The Technomancer is a semi open world sci-fi role-playing title by developers Spiders, putting players in the shoes of a Martian Technomancer, an order made up of futuristic psychic space monks. And yes, that is the easiest way of explaining it.
The game takes place on Mars around 200 years after human colonisation. During this period several unique factions (called corporations in the game) as well as new cultural identities sprang up on the red planet, giving the world a surprising amount of lore and story depth. Unfortunately, our foray to Mars is set during the War of Water, which is not as much fun as it might sound.
The developers did a great job showcasing the future Martian environment.
Martian society is split between those with power and those without, and a constant quest for 'serum' (water?) is what seems to motivate everyone to get up for work at all. For Technomancers, serum serves as both a mana reserve used to cast abilities, and presumably also helps keep them from turning into prunes in the desolate Martian wastelands most of the game is set in.
Players take on the role of a young new Technomancer called Zachariah. While there is some limited character customisation, you can't change your name or gender unfortunately. After you've selected your preferred facial scars and undergone some basic training it’s off to do some Technomancing. The game uses a standard third person camera to showcase the action, but the movement was a tad clunky from the get-go.
A plethora of invisible walls and a slightly too high base movement speed will result in some comedic and highly awkward locomotion. Sometimes you'll struggle finding that sweet spot where you can interact with a console or item, and at others you'll be running along confidently before being abruptly stopped by the aforementioned invisible walls (which really are everywhere).
The upgrade trees are relatively deep and should please RPG fans.
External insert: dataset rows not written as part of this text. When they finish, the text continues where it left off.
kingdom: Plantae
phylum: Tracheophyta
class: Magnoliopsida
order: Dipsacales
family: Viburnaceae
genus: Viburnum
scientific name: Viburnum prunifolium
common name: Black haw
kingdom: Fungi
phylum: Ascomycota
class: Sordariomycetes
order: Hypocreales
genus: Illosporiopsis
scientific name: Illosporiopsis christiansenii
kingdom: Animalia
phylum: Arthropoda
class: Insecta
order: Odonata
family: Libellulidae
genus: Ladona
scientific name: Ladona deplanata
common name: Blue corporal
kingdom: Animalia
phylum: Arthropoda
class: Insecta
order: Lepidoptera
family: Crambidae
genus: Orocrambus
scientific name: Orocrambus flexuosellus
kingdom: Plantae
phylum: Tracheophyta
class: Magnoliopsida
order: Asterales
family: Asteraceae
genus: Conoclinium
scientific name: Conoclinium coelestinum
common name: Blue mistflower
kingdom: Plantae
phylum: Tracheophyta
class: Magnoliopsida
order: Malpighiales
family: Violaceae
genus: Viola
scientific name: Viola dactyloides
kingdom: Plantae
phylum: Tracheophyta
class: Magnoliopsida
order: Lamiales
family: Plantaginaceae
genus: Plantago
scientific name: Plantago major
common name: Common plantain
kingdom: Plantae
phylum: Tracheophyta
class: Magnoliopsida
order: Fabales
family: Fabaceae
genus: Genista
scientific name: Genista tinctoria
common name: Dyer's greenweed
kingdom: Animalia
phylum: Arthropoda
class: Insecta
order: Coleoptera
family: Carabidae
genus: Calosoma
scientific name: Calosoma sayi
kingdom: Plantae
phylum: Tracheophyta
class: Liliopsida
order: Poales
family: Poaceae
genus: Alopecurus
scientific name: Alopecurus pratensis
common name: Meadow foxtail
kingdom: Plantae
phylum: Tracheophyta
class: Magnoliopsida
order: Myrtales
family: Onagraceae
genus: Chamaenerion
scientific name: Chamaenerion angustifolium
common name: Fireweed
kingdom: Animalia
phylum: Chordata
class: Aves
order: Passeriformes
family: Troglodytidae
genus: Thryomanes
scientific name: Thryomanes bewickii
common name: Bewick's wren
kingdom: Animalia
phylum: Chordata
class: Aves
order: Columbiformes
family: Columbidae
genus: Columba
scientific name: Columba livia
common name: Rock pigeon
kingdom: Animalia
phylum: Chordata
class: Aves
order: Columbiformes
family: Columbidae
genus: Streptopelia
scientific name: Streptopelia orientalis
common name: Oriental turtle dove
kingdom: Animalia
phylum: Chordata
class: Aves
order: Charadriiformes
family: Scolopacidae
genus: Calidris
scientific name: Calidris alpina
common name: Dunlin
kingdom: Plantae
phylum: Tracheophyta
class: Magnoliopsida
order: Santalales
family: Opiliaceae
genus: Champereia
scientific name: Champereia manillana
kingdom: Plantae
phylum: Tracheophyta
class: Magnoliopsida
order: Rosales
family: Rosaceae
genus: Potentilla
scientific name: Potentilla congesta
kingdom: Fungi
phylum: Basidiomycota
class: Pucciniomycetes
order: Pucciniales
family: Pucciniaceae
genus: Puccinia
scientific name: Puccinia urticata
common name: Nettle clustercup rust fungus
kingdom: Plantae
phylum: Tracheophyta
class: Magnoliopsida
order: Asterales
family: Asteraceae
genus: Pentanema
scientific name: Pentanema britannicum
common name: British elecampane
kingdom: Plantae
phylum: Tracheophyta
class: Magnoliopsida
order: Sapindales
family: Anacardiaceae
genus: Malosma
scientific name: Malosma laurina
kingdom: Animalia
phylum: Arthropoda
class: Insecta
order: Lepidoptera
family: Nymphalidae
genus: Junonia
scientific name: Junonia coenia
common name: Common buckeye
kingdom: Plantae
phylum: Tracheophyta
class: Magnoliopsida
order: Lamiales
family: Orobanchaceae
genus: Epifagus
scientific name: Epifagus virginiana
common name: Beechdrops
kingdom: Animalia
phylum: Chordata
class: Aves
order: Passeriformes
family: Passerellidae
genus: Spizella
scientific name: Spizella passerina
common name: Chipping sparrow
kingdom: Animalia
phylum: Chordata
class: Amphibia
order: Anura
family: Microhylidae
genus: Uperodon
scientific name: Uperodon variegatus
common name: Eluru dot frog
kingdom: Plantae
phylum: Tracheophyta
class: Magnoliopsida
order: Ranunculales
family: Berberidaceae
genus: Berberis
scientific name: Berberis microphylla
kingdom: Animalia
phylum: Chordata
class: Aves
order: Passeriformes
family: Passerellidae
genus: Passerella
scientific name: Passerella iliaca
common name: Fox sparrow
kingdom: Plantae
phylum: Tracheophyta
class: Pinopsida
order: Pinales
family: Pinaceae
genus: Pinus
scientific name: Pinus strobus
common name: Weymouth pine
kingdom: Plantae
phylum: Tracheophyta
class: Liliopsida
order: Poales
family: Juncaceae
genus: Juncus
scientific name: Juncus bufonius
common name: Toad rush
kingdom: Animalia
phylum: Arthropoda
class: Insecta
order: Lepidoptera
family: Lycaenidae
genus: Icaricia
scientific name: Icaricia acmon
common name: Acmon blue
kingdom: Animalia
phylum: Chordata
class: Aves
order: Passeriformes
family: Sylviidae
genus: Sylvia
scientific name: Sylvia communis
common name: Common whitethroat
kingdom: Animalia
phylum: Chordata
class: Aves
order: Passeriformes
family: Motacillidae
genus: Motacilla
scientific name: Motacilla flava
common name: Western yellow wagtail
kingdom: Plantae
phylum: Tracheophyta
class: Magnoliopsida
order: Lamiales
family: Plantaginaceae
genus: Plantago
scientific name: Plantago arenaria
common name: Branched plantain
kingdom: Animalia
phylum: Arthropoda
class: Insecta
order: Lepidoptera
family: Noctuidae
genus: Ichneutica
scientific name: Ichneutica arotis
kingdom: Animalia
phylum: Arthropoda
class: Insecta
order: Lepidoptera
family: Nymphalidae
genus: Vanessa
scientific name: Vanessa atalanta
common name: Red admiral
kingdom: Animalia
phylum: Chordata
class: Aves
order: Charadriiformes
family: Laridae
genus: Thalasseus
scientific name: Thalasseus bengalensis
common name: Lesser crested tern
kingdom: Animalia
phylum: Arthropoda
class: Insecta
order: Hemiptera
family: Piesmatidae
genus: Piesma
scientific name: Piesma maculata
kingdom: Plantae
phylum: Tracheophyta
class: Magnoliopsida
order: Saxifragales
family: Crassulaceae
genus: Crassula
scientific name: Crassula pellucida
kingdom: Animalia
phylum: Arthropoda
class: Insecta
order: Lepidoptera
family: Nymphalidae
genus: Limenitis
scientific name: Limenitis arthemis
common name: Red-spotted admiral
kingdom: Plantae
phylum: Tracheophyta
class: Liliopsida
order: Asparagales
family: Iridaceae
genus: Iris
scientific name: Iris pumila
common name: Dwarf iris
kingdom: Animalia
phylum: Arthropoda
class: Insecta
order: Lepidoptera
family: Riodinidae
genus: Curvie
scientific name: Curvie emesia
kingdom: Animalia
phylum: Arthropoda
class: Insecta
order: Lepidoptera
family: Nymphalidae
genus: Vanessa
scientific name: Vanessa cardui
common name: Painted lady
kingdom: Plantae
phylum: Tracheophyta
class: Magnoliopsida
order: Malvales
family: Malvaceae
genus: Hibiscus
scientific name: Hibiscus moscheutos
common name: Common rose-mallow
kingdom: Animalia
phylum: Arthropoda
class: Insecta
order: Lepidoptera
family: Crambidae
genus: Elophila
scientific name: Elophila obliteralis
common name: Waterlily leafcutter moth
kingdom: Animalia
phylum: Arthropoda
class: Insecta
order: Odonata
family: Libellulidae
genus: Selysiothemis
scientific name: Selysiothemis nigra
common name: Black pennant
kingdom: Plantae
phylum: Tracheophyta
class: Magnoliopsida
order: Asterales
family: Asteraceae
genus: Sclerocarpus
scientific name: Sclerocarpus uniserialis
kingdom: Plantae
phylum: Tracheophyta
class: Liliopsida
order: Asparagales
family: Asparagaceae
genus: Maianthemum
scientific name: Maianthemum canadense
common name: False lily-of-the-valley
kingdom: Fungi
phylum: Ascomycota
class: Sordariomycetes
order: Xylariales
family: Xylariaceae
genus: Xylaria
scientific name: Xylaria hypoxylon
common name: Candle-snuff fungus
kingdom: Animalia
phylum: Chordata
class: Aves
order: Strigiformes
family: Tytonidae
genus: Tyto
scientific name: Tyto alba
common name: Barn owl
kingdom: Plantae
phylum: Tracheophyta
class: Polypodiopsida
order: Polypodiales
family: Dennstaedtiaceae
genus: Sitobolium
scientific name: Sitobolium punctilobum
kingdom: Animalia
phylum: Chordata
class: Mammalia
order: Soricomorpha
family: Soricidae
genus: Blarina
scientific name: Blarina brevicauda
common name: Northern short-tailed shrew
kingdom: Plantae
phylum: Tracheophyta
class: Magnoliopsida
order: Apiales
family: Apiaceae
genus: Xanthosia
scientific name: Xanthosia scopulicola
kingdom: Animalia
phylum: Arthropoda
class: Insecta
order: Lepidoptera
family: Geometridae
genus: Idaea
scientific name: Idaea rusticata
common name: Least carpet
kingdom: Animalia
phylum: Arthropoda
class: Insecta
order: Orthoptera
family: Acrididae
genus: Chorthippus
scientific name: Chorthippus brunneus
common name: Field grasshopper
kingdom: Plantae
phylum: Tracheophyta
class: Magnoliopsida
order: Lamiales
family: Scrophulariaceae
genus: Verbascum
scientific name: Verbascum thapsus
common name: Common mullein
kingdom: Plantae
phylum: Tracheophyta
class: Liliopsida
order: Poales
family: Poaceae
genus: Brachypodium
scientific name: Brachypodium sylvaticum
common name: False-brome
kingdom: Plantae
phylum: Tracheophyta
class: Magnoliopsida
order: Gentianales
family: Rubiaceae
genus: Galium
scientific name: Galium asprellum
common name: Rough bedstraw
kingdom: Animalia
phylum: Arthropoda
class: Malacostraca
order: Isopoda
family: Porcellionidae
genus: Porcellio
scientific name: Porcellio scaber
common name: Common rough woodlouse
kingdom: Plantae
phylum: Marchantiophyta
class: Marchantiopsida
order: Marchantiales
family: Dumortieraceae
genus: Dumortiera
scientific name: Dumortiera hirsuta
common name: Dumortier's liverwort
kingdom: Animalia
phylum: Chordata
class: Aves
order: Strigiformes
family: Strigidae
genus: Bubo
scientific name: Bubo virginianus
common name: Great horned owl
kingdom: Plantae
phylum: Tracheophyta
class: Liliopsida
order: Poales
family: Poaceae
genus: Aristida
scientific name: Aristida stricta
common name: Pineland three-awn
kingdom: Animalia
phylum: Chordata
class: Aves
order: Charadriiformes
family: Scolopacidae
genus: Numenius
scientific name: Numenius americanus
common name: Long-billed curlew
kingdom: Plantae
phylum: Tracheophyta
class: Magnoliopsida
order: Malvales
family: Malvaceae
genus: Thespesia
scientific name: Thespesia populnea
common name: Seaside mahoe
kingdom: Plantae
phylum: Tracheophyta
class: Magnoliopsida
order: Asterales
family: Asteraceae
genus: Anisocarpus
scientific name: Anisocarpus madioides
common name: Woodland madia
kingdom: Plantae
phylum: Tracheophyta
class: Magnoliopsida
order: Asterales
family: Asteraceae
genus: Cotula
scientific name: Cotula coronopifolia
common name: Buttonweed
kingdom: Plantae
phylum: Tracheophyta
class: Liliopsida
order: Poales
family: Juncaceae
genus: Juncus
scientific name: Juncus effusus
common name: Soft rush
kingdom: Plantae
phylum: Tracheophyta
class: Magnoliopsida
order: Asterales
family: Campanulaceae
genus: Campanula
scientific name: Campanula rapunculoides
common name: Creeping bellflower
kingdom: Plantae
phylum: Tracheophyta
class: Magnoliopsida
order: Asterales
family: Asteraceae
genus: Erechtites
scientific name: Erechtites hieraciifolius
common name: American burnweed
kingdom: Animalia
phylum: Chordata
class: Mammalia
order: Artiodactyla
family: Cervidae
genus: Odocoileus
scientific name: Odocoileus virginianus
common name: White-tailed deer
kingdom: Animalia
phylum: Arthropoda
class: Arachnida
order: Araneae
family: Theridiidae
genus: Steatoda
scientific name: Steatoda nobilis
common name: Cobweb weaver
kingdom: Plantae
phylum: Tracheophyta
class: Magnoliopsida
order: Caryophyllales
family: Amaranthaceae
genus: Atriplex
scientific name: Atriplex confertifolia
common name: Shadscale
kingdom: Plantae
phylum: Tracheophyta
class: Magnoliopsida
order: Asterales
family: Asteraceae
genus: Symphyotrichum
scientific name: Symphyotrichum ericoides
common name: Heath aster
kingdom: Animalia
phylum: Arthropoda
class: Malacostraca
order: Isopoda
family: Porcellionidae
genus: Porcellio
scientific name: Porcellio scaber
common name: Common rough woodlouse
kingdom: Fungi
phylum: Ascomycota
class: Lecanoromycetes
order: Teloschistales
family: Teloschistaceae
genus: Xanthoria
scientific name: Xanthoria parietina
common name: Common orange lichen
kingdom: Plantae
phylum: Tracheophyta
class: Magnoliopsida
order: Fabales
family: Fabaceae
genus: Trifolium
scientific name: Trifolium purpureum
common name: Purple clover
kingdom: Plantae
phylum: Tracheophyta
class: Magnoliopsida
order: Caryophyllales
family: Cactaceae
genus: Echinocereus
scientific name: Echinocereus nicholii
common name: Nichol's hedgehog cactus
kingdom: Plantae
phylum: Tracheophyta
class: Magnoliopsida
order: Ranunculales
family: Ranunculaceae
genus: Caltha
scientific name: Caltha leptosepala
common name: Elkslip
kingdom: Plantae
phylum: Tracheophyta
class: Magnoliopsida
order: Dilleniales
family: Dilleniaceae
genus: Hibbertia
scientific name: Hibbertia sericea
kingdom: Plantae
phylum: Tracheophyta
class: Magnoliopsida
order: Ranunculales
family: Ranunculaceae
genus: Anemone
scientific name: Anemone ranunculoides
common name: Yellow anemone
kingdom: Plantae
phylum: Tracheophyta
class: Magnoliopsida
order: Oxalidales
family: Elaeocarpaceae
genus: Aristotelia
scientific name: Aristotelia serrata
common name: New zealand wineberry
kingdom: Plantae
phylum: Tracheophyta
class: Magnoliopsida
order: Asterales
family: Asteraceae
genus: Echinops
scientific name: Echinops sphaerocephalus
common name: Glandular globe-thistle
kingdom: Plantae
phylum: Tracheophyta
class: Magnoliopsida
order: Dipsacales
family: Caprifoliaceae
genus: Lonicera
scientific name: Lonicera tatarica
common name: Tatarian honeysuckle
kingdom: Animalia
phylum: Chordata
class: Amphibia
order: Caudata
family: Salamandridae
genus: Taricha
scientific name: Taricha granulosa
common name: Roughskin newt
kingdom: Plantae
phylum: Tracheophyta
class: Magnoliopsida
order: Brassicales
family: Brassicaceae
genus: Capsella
The combat system in the game offers players three different styles to choose from: guardian, warrior and rogue. This allows for differing play styles, from dual wielding a blade and pistol, using a shield for defense, or a staff for more fluid melee combat. The combat itself is somewhat reminiscent of the Arkham Asylum games, with your character able to roll and dodge to avoid attacks before landing a well-timed counter attack. There is also the Technomancer skill tree itself, giving access to unique technomancy abilities (mostly electric attacks).
It seems the most efficient way to play is to focus on one main fighting style while adding any reserve points into Technomancy. This should give the player both ranged and melee options, and allows for physical and ‘magical’ damage.
The visuals in The Technomancer are actually surprisingly crisp, and it's evident that the developers spent a lot of time and effort in making the Martian landscapes look as epic as possible. Now, it's not the next Crysis by any means, but graphical quality is acceptable taking into account all the other small issues that plague the title. The voice acting, while not terrible, is a tad awkward and felt too soft at times. We also found a few questionable English sentences in the menus, but these can be overlooked.
Should not have picked this fight...
The main reason why The Technomancer fails to deliver on so many of its aspirations is that the game simply feels boring and generic. The amount of effort put into the story and lore of the world can make it an enjoyable experience for sci-fi fans, but as a game it simply failed to grab my attention for more than an hour at a time. While The Technomancer is not an outright bad game, it is decidely below average.